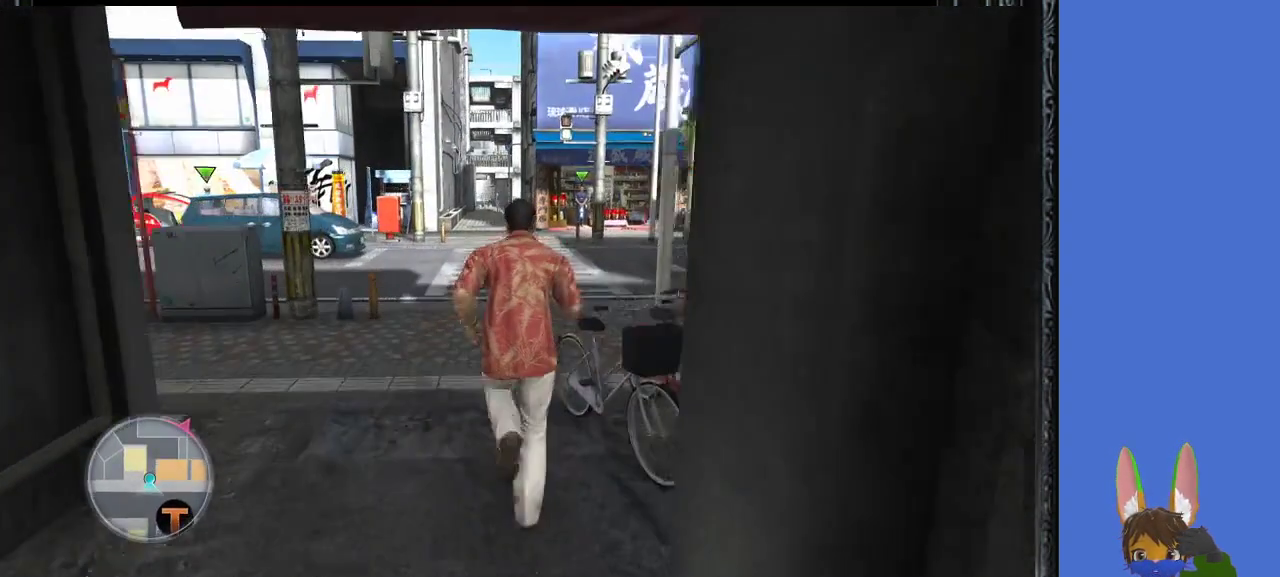
{"buttons": [], "left_stick": "up", "right_stick": "center", "events": []}
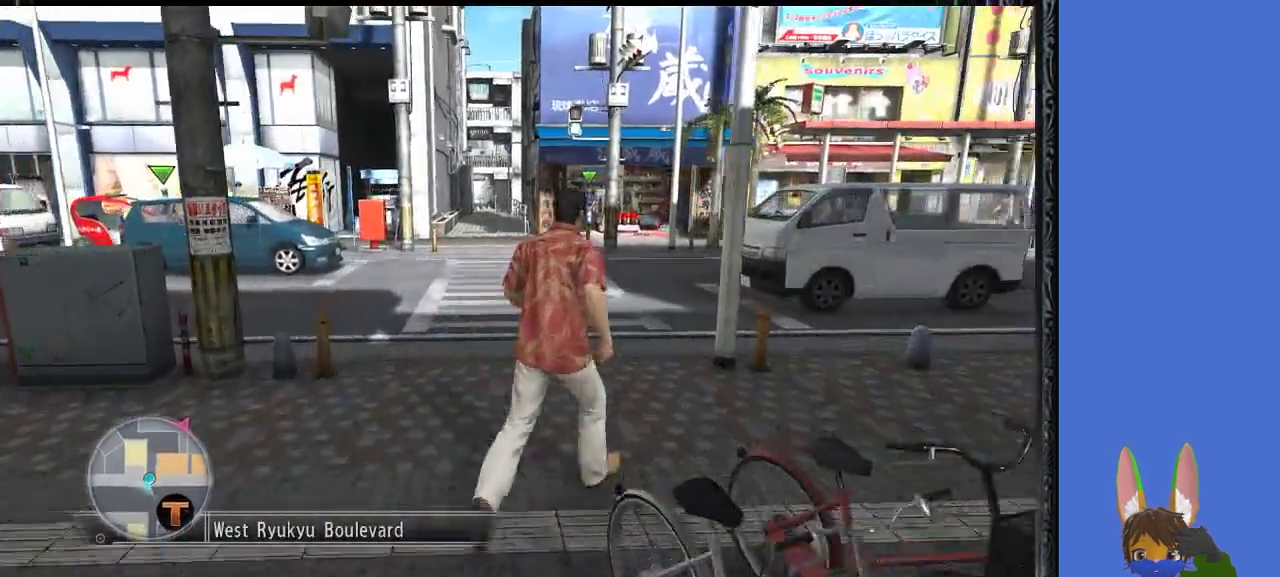
{"buttons": [], "left_stick": "up", "right_stick": "center", "events": []}
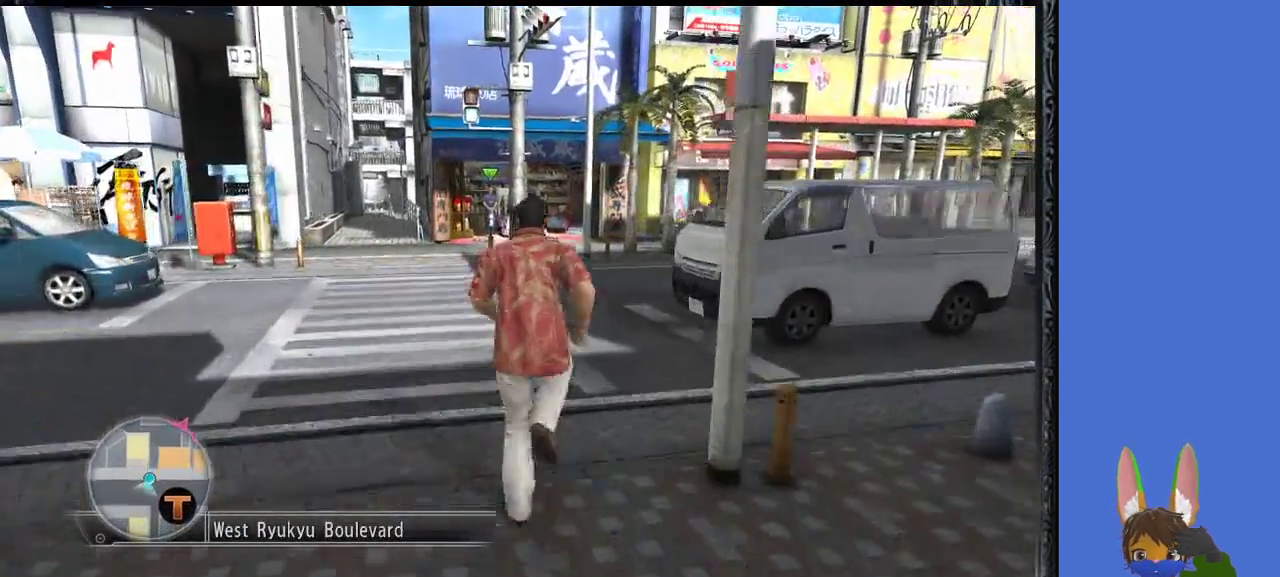
{"buttons": [], "left_stick": "up", "right_stick": "right", "events": [[167, "right_stick", "right"]]}
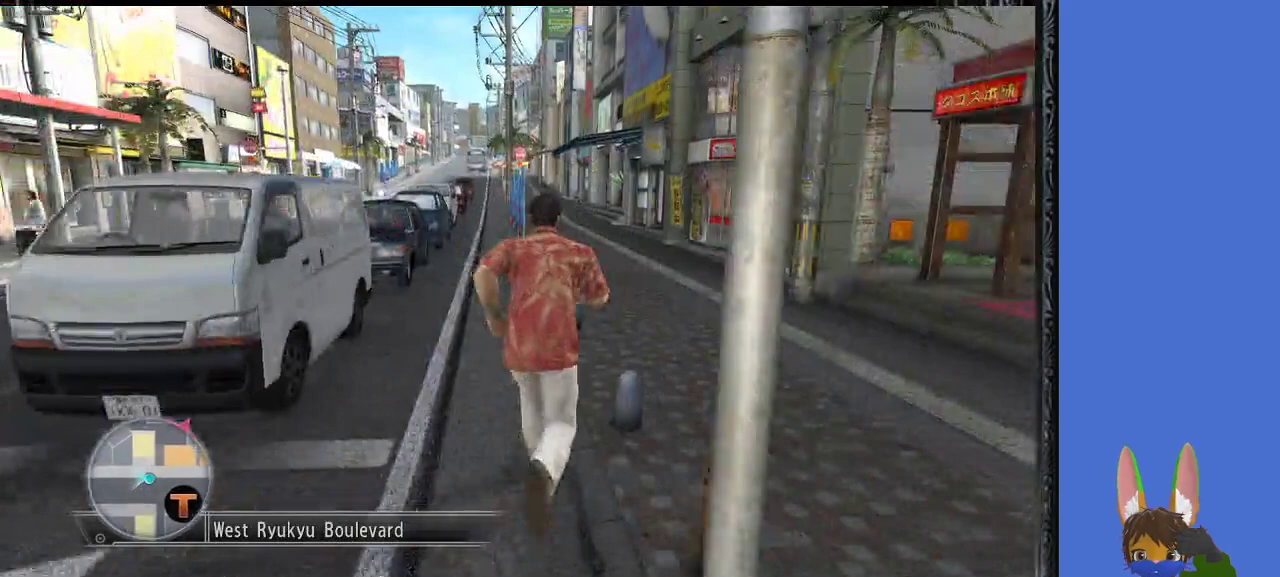
{"buttons": [], "left_stick": "up", "right_stick": "center", "events": [[67, "right_stick", "center"]]}
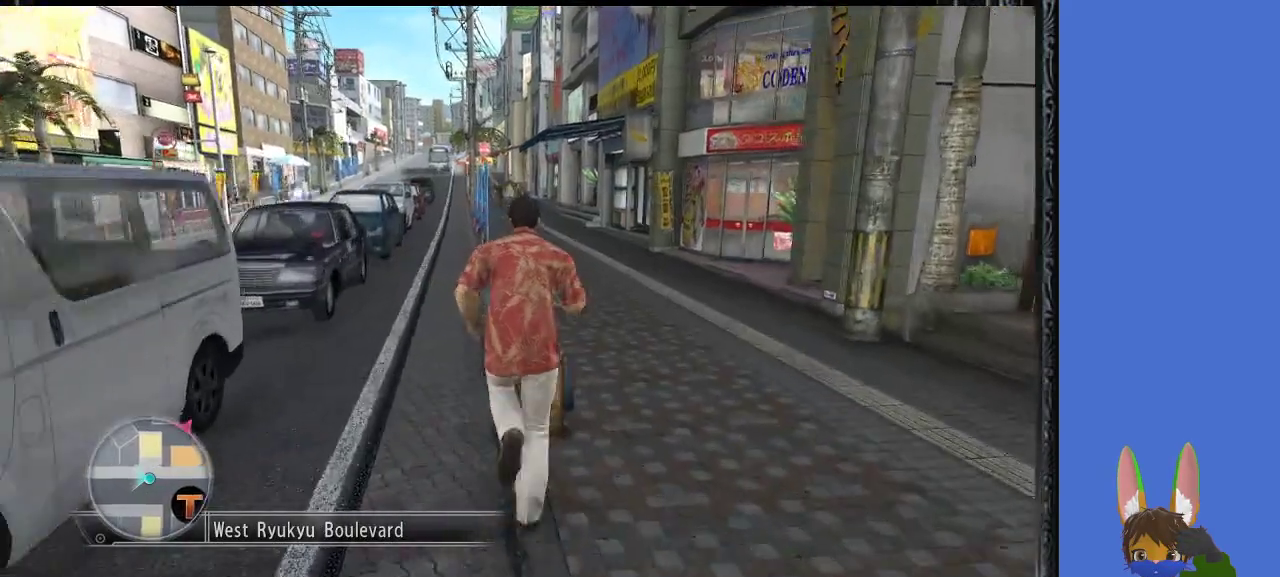
{"buttons": [], "left_stick": "up", "right_stick": "center", "events": [[67, "right_stick", "down"], [400, "right_stick", "center"]]}
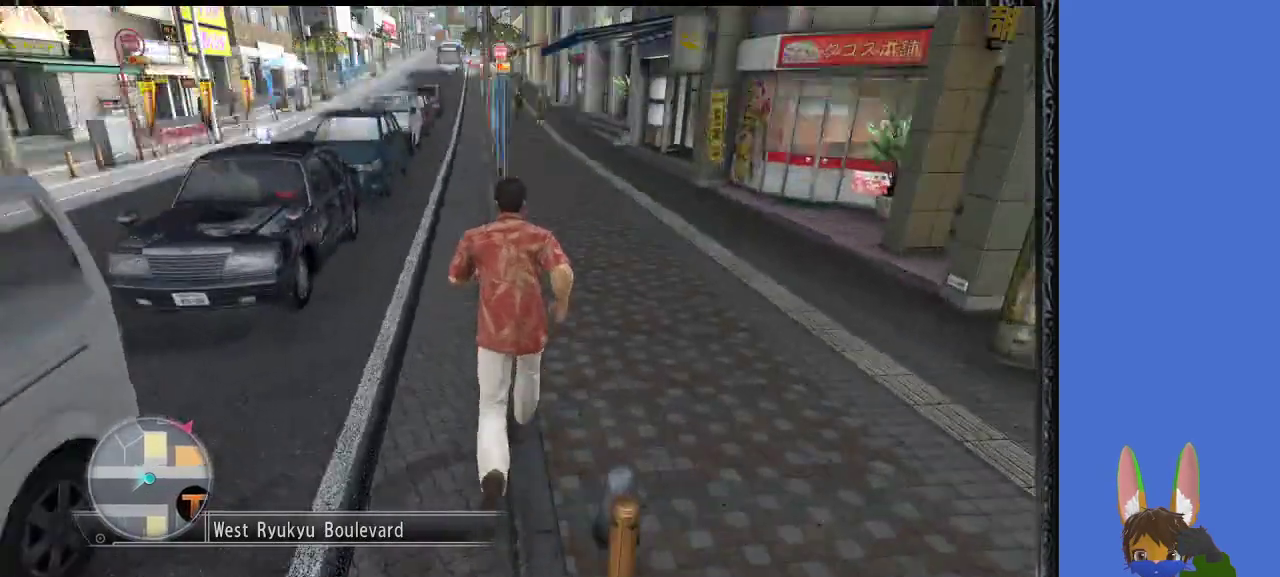
{"buttons": [], "left_stick": "up", "right_stick": "center", "events": [[233, "R3", "down"], [433, "R3", "up"]]}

::::

**TASK TO COMPLETE:**
Some lines of the data may hold the word "down". Say how many do, with nothing else.

**RESPONSE AREA:**
2